## Input
• • • • • • •

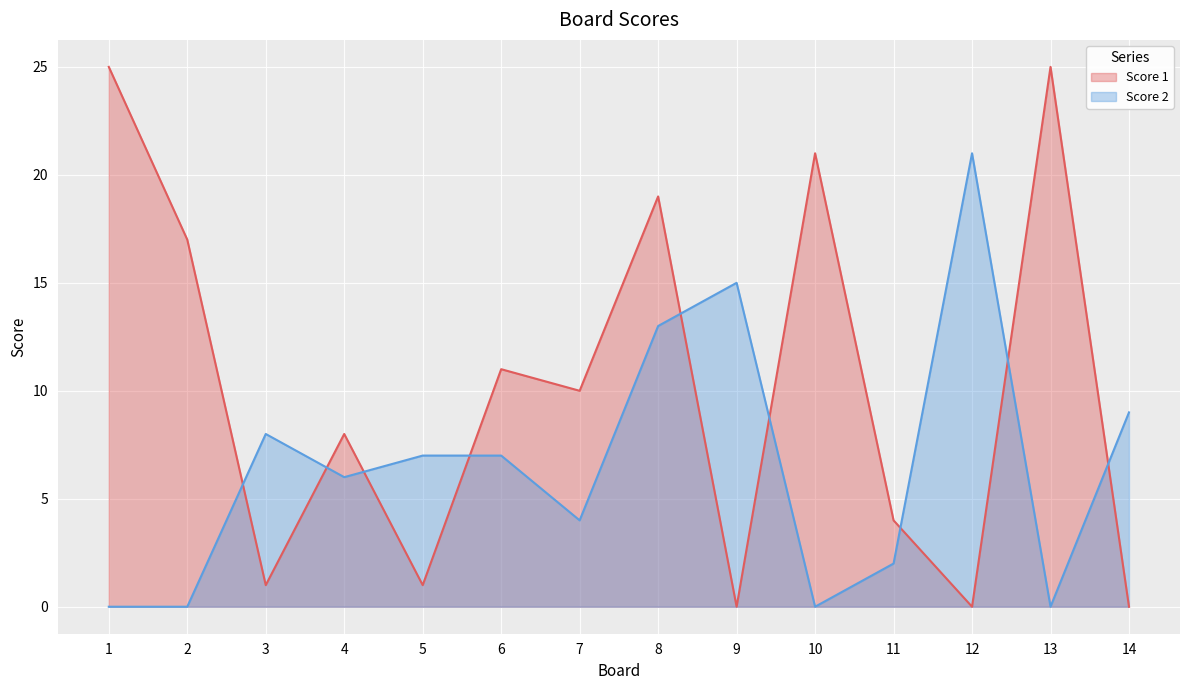

Reading left to right, what are all the values shown in this chart?

Score 1: 25	17	1	8	1	11	10	19	0	21	4	0	25	0
Score 2: 0	0	8	6	7	7	4	13	15	0	2	21	0	9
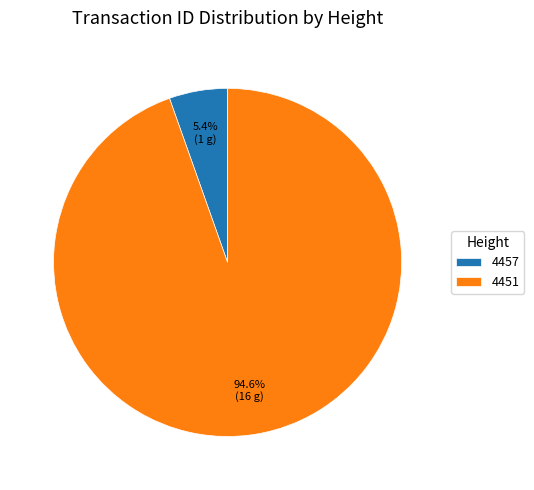

Combined, do 4451 and 4457 account for over 50%?

Yes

• • • • • • •

## Assigned task
Rewrite the lines as a numbered list, leaving out blank lines, starting at the line containing "Combined, do 4451" and ending at the last line.

## Response for this exercise
1. Combined, do 4451 and 4457 account for over 50%?
2. Yes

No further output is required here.